1. Field of Invention
The field of invention relates generally to lasers and, more specifically but not exclusively, relates to a surface emitting laser with an integrated absorber.
2. Background Information
Semiconductor lasers have a variety of applications including communication systems and consumer electronics. Generally, semiconductor lasers may be categorized as edge-emitting lasers or surface emitting lasers (SELs). Edge-emitting lasers emit radiation parallel to the semiconductor wafer surface while SELs emit radiation perpendicular to the semiconductor wafer surface. Excitation of the gain region of semiconductor lasers may be through optical pumping or electrical pumping.
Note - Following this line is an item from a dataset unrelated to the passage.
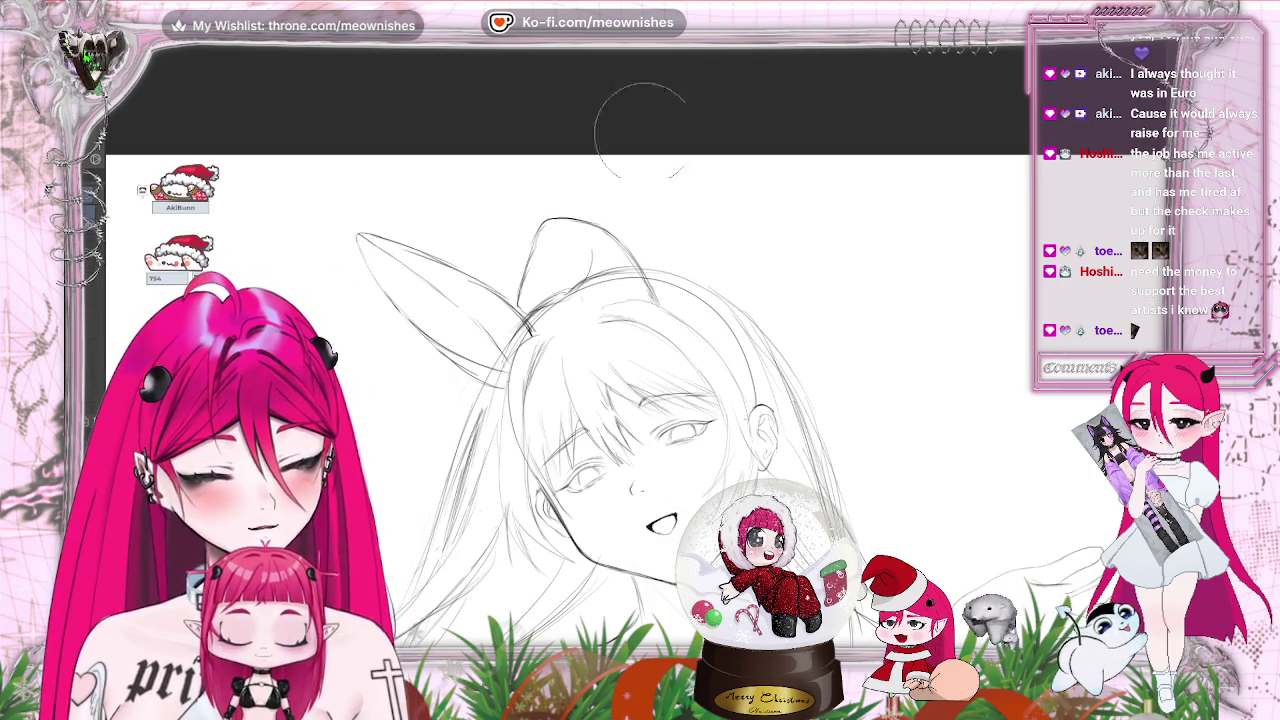
{"action": "left_click_drag", "start_coordinate": [597, 225], "coordinate": [640, 260]}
Two common types of SELs are vertical cavity surface emitting laser (VCSEL) and vertical external cavity surface emitting laser (VECSEL). Referring to FIG. 1A, a VCSEL 100 is shown. A gain region 106 is sandwiched between mirror 104 and mirror 108. Such mirrors include distributed Bragg reflector (DBR) mirrors. Mirrors 104 and 108 define a laser cavity 112. Laser output 110 is emitted from the mirror 108 perpendicular to the gain region 106.
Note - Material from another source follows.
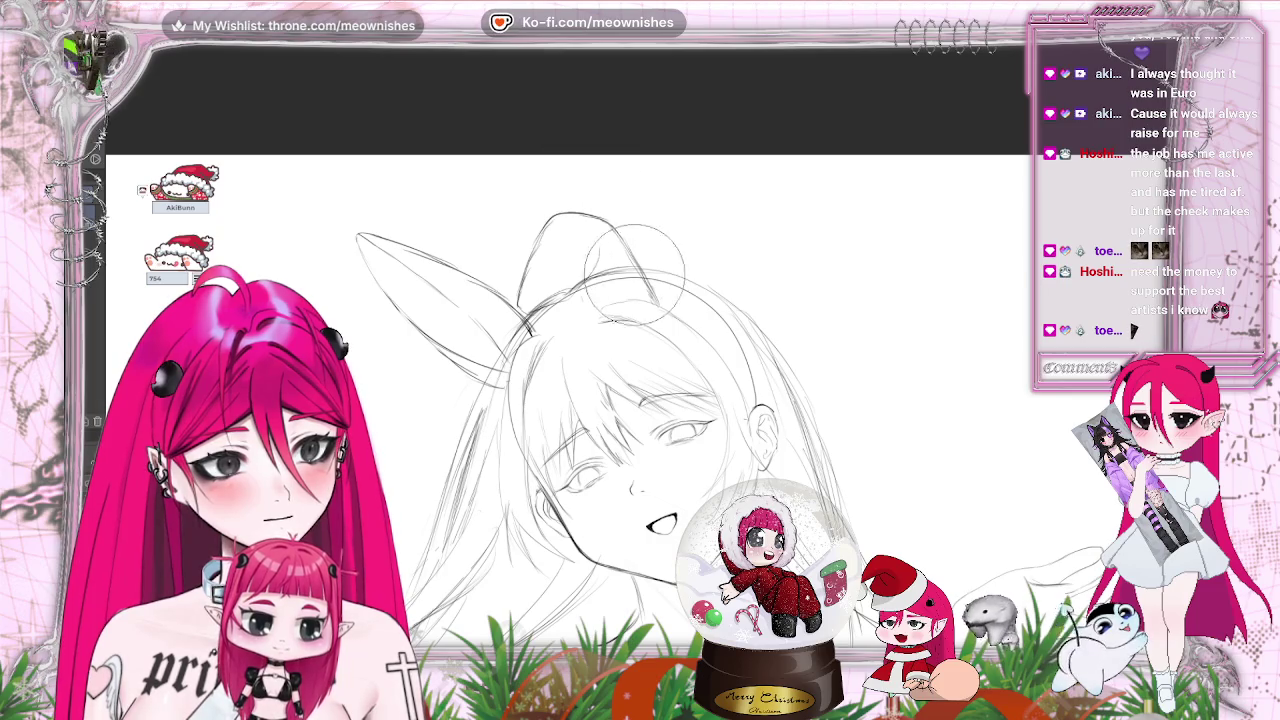
{"action": "key", "text": "m"}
FIG. 1B shows a VECSEL 150. Mirror 158 is mounted externally and positioned above gain region 156. Mirror 154 and 158 define a laser cavity 162. Mirror 154 includes a DBR mirror. Laser output 160 is emitted from mirror 158.
Mode-locked lasers are used to generate narrow optical pulses on a time scale of picoseconds or less. In general, mode locking involves aligning the phases of longitudinal modes of the laser resulting in a periodic train of short pulses in the laser output. FIG. 1C shows a graph 165 of optical power versus time of a mode-locked laser. The repetition rate of the laser output is based on the period between pulses in graph 165. Mode locking may be achieved through active mode-locking or passive mode-locking. Active mode-locking uses frequency modulation or amplitude modulation through externally controlled modulators. Passive mode-locking is achieved through an absorber, which may include a saturable absorber material. The saturable absorber material may be fabricated from semiconductor material. The saturable absorber material may be fixed to a mirror, which may include a DBR mirror, to form a semiconductor saturable absorber mirror (SESAM).
In a passively mode-locked laser, the desired laser output of short pulses is provided via the absorber. The effect of a saturable absorber in a laser cavity is to favor parts of the circulating radiation with higher intensity over those with lower intensity. After many round-trips, this often leads to the formation of a single short pulse circulating in the cavity. This mechanism is called mode locking because in the frequency domain it corresponds to the creation of a fixed phase relationship between the longitudinal modes of the cavity. The circulating pulse in the laser cavity generates one output pulse each time it hits the output coupler. Thus, a regular pulse train is produced.
FIG. 1D shows a VECSEL 170 with a non-integrated absorber. VECSEL 170 includes a gain region 174 layered on a mirror 172. An output coupler 176 is positioned above the gain region 174. Mirror 172 and output coupler 176 define a laser cavity 178. An optical pump 182 provides the pump energy for VECSEL 170. A semiconductor saturable absorber mirror (SESAM) 184 provides passive mode-locking of VECSEL 170 and is separate from the gain region 174.
Today's passively mode-locked lasers use gain region and absorber materials that generally exhibit very similar saturation properties, so that rather different mode areas on the gain medium and the saturable absorber are required for mode locking. This is currently not achievable in monolithic structures.